(Beginning of PASSAGE PROVIDED)

In ALASKA NATIVE RESILIENCE: Voices from World War II, Holly Miowak Guise (Iñupiaq) characterizes the response of Indigenous communities to the World War II incursion of the United States military into Alaskan Natives’ rightful homelands, detailing non-violent resistance and efforts toward equilibrium restoration.
Guise writes, “This book is not just about World War II Alaska; it is about the expansion of US empire and the ways that Alaska Native nations refused erasure by multiple competing settler colonial empires. The US Congress’s purchase of Alaska from Russia in 1867 remains a folly,” she states, “because the empires never consulted with the Native nations.”
Although I’d studied materials focused on the lives of Japanese Americans interned after Executive Order 9066, I was unfamiliar with the experiences of the more than eight hundred eighty Unangax̂ people who, in June of 1942, their property seized, were forcibly relocated to camps in Southeast Alaska, where little or no attempt was made by the government to provide even the most basic necessities. Among tribal archives and oral histories recorded by the author are accounts of Alaskans who were able to retain their ancestral homes reaching out with gifts of food, shelter and traditional medicines to aid those so unfairly treated.
Pribolobians, also known as Unangax̂, were required to perform their customary work of seal hunting under the direction of the US government. They not only suffered a loss of personal determination, but received merely a fraction of the profit. This may well be perceived as a form of slavery. Even after the war’s cessation, Guise writes, Alaska Native people endured what she calls “Frozen Jim Crow,” referring to systematized, grievous discrimination and denial of rights.
Actions that purportedly began as military exigency due to Imperial Japan’s invasion of the Aleutian Islands, became, the author tells us, colonization. “Segregation, boarding schools and healthcare are all components of settler colonial institutions that seek to dismantle Native communities and sovereignty while emboldening US empire.”
The author emphasizes that during World War II, in determining with whom and to what degree they would cooperate, Native Alaskans were consistently purposeful in limiting erosion of their liberty, livelihood, family and tribal relationships.
An impressive accomplishment. An important book. I highly recommend ALASKA NATIVE RESILIENCE: Voices from World War II.
Author Holly Miowak Guise, Ph.D., History, is an Assistant Professor of History at the University of New Mexico.

(End of PASSAGE PROVIDED)
(Beginning of AVAILABLE DATA)

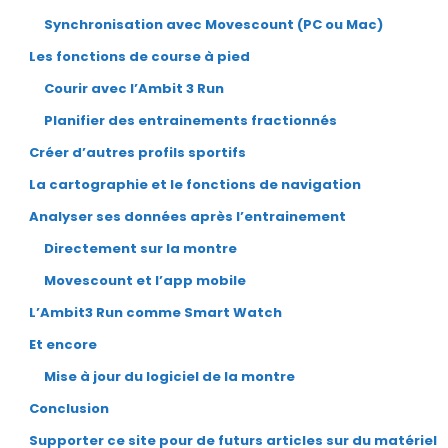
Synchronisation avec Movescount (PC ou Mac)
Les fonctions de course à pied
Courir avec l’Ambit 3 Run
Planifier des entrainements fractionnés
Créer d’autres profils sportifs
La cartographie et le fonctions de navigation
Analyser ses données après l’entrainement
Directement sur la montre
Movescount et l’app mobile
L’Ambit3 Run comme Smart Watch
Et encore
Mise à jour du logiciel de la montre
Conclusion
Supporter ce site pour de futurs articles sur du matériel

(End of AVAILABLE DATA)

**TASK SET:**
- 1) From the book review:
(a) In what year did the US Congress purchase Alaska from Russia?
(b) How many Unangax̂ people were forcibly relocated in June of 1942?
(c) At which university is Holly Miowak Guise an Assistant Professor of History?
- 2) How would you render this sentence from the book review in Spanish: "Pribolobians, also known as Unangax̂, were required to perform their customary work of seal hunting under the direction of the US government."
- 3) Does each statement agree with the book review? Answer yes or no, and quote the words that decide it.
(a) The Unangax̂ were sent to camps in Southeast Alaska.
(b) The Pribolobians received the full profit from their seal hunting.
(c) Holly Miowak Guise teaches at a university in Alaska.
You can set the records aside, since nothing here depends on them.

**RESULTS OF THE TASKS:**
- 1)
(a) 1867
(b) More than eight hundred eighty
(c) The University of New Mexico

- 2) Los pribolobianos, también conocidos como unangax̂, fueron obligados a realizar su trabajo habitual de caza de focas bajo la dirección del gobierno de los Estados Unidos.

- 3)
(a) Yes: "were forcibly relocated to camps in Southeast Alaska"
(b) No: "received merely a fraction of the profit"
(c) No: "is an Assistant Professor of History at the University of New Mexico"